▸ **OBJECTIVE**
Edit the listing below so that every "pose" becomes "view", and leave everything else as it is.

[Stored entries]
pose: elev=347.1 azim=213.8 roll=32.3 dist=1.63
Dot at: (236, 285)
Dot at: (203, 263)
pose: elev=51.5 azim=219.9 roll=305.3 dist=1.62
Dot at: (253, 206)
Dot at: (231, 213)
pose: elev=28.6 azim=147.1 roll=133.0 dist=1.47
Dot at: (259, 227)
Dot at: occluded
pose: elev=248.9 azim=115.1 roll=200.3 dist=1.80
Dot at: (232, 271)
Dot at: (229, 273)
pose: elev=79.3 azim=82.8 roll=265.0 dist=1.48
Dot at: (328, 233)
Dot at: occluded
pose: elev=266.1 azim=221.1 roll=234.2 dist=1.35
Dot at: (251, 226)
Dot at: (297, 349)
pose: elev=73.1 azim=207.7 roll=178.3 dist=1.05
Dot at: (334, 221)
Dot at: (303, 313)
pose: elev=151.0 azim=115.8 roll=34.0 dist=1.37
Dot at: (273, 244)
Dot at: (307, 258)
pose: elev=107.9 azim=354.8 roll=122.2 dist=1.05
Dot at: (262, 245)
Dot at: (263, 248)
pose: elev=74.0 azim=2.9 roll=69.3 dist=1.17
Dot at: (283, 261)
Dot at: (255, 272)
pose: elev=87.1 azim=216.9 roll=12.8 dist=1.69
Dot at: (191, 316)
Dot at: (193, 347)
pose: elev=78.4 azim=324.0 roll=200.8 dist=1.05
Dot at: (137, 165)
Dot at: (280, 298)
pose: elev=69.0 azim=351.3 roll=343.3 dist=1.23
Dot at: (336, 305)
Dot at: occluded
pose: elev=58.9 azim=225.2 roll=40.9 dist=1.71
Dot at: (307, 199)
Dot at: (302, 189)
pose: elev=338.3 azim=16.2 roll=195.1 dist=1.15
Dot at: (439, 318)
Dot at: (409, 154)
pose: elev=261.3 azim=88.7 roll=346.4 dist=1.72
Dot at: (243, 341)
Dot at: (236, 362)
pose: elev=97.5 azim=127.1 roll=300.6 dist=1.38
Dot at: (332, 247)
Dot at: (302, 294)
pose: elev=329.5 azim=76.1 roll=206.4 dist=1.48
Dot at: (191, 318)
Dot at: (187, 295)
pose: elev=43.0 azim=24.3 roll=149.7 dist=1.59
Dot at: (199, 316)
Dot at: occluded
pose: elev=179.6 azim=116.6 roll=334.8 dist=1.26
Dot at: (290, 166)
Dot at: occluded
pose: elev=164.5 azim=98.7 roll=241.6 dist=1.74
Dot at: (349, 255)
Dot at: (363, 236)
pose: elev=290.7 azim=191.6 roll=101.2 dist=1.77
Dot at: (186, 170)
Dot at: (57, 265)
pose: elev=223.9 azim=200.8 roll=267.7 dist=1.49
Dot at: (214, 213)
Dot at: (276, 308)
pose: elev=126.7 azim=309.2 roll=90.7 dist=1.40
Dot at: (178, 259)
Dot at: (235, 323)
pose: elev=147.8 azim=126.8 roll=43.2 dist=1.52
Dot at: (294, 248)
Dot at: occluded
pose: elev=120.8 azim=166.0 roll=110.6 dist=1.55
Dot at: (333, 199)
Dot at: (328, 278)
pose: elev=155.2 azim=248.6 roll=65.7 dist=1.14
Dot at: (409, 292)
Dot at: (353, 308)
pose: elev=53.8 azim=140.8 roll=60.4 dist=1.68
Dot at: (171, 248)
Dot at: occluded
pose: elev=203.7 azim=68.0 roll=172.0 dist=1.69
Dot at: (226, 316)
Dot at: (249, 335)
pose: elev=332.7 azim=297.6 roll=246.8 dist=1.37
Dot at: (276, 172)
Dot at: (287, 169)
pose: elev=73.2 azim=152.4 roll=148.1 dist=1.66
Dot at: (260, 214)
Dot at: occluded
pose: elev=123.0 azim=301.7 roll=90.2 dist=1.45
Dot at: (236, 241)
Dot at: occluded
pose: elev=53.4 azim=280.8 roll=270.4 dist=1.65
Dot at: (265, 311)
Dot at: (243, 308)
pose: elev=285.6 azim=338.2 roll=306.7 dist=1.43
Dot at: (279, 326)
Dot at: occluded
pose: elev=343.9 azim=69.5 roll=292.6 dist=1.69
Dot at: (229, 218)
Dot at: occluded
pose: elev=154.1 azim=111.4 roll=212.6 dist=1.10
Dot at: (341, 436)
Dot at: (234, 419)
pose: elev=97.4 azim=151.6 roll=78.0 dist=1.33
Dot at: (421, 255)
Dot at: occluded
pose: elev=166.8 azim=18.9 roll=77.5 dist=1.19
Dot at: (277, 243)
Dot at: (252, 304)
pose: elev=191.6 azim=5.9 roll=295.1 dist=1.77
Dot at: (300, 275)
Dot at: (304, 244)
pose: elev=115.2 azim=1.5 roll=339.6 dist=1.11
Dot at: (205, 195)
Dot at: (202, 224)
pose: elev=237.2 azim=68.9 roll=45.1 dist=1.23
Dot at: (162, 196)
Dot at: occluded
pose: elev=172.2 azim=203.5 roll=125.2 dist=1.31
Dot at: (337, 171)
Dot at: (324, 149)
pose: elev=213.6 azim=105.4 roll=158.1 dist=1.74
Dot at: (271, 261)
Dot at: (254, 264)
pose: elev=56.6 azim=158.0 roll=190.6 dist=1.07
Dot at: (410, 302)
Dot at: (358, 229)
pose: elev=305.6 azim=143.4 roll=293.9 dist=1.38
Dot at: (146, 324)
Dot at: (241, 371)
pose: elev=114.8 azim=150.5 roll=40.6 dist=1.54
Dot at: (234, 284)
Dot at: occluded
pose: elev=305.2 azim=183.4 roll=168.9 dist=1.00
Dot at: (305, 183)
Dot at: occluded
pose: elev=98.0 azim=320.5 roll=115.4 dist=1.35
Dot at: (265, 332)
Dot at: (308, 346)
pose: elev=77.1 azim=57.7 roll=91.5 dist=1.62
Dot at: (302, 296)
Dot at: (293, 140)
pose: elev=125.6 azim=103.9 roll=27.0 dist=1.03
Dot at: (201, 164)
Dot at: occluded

▸ **SOLUTION**
view: elev=347.1 azim=213.8 roll=32.3 dist=1.63
Dot at: (236, 285)
Dot at: (203, 263)
view: elev=51.5 azim=219.9 roll=305.3 dist=1.62
Dot at: (253, 206)
Dot at: (231, 213)
view: elev=28.6 azim=147.1 roll=133.0 dist=1.47
Dot at: (259, 227)
Dot at: occluded
view: elev=248.9 azim=115.1 roll=200.3 dist=1.80
Dot at: (232, 271)
Dot at: (229, 273)
view: elev=79.3 azim=82.8 roll=265.0 dist=1.48
Dot at: (328, 233)
Dot at: occluded
view: elev=266.1 azim=221.1 roll=234.2 dist=1.35
Dot at: (251, 226)
Dot at: (297, 349)
view: elev=73.1 azim=207.7 roll=178.3 dist=1.05
Dot at: (334, 221)
Dot at: (303, 313)
view: elev=151.0 azim=115.8 roll=34.0 dist=1.37
Dot at: (273, 244)
Dot at: (307, 258)
view: elev=107.9 azim=354.8 roll=122.2 dist=1.05
Dot at: (262, 245)
Dot at: (263, 248)
view: elev=74.0 azim=2.9 roll=69.3 dist=1.17
Dot at: (283, 261)
Dot at: (255, 272)
view: elev=87.1 azim=216.9 roll=12.8 dist=1.69
Dot at: (191, 316)
Dot at: (193, 347)
view: elev=78.4 azim=324.0 roll=200.8 dist=1.05
Dot at: (137, 165)
Dot at: (280, 298)
view: elev=69.0 azim=351.3 roll=343.3 dist=1.23
Dot at: (336, 305)
Dot at: occluded
view: elev=58.9 azim=225.2 roll=40.9 dist=1.71
Dot at: (307, 199)
Dot at: (302, 189)
view: elev=338.3 azim=16.2 roll=195.1 dist=1.15
Dot at: (439, 318)
Dot at: (409, 154)
view: elev=261.3 azim=88.7 roll=346.4 dist=1.72
Dot at: (243, 341)
Dot at: (236, 362)
view: elev=97.5 azim=127.1 roll=300.6 dist=1.38
Dot at: (332, 247)
Dot at: (302, 294)
view: elev=329.5 azim=76.1 roll=206.4 dist=1.48
Dot at: (191, 318)
Dot at: (187, 295)
view: elev=43.0 azim=24.3 roll=149.7 dist=1.59
Dot at: (199, 316)
Dot at: occluded
view: elev=179.6 azim=116.6 roll=334.8 dist=1.26
Dot at: (290, 166)
Dot at: occluded
view: elev=164.5 azim=98.7 roll=241.6 dist=1.74
Dot at: (349, 255)
Dot at: (363, 236)
view: elev=290.7 azim=191.6 roll=101.2 dist=1.77
Dot at: (186, 170)
Dot at: (57, 265)
view: elev=223.9 azim=200.8 roll=267.7 dist=1.49
Dot at: (214, 213)
Dot at: (276, 308)
view: elev=126.7 azim=309.2 roll=90.7 dist=1.40
Dot at: (178, 259)
Dot at: (235, 323)
view: elev=147.8 azim=126.8 roll=43.2 dist=1.52
Dot at: (294, 248)
Dot at: occluded
view: elev=120.8 azim=166.0 roll=110.6 dist=1.55
Dot at: (333, 199)
Dot at: (328, 278)
view: elev=155.2 azim=248.6 roll=65.7 dist=1.14
Dot at: (409, 292)
Dot at: (353, 308)
view: elev=53.8 azim=140.8 roll=60.4 dist=1.68
Dot at: (171, 248)
Dot at: occluded
view: elev=203.7 azim=68.0 roll=172.0 dist=1.69
Dot at: (226, 316)
Dot at: (249, 335)
view: elev=332.7 azim=297.6 roll=246.8 dist=1.37
Dot at: (276, 172)
Dot at: (287, 169)
view: elev=73.2 azim=152.4 roll=148.1 dist=1.66
Dot at: (260, 214)
Dot at: occluded
view: elev=123.0 azim=301.7 roll=90.2 dist=1.45
Dot at: (236, 241)
Dot at: occluded
view: elev=53.4 azim=280.8 roll=270.4 dist=1.65
Dot at: (265, 311)
Dot at: (243, 308)
view: elev=285.6 azim=338.2 roll=306.7 dist=1.43
Dot at: (279, 326)
Dot at: occluded
view: elev=343.9 azim=69.5 roll=292.6 dist=1.69
Dot at: (229, 218)
Dot at: occluded
view: elev=154.1 azim=111.4 roll=212.6 dist=1.10
Dot at: (341, 436)
Dot at: (234, 419)
view: elev=97.4 azim=151.6 roll=78.0 dist=1.33
Dot at: (421, 255)
Dot at: occluded
view: elev=166.8 azim=18.9 roll=77.5 dist=1.19
Dot at: (277, 243)
Dot at: (252, 304)
view: elev=191.6 azim=5.9 roll=295.1 dist=1.77
Dot at: (300, 275)
Dot at: (304, 244)
view: elev=115.2 azim=1.5 roll=339.6 dist=1.11
Dot at: (205, 195)
Dot at: (202, 224)
view: elev=237.2 azim=68.9 roll=45.1 dist=1.23
Dot at: (162, 196)
Dot at: occluded
view: elev=172.2 azim=203.5 roll=125.2 dist=1.31
Dot at: (337, 171)
Dot at: (324, 149)
view: elev=213.6 azim=105.4 roll=158.1 dist=1.74
Dot at: (271, 261)
Dot at: (254, 264)
view: elev=56.6 azim=158.0 roll=190.6 dist=1.07
Dot at: (410, 302)
Dot at: (358, 229)
view: elev=305.6 azim=143.4 roll=293.9 dist=1.38
Dot at: (146, 324)
Dot at: (241, 371)
view: elev=114.8 azim=150.5 roll=40.6 dist=1.54
Dot at: (234, 284)
Dot at: occluded
view: elev=305.2 azim=183.4 roll=168.9 dist=1.00
Dot at: (305, 183)
Dot at: occluded
view: elev=98.0 azim=320.5 roll=115.4 dist=1.35
Dot at: (265, 332)
Dot at: (308, 346)
view: elev=77.1 azim=57.7 roll=91.5 dist=1.62
Dot at: (302, 296)
Dot at: (293, 140)
view: elev=125.6 azim=103.9 roll=27.0 dist=1.03
Dot at: (201, 164)
Dot at: occluded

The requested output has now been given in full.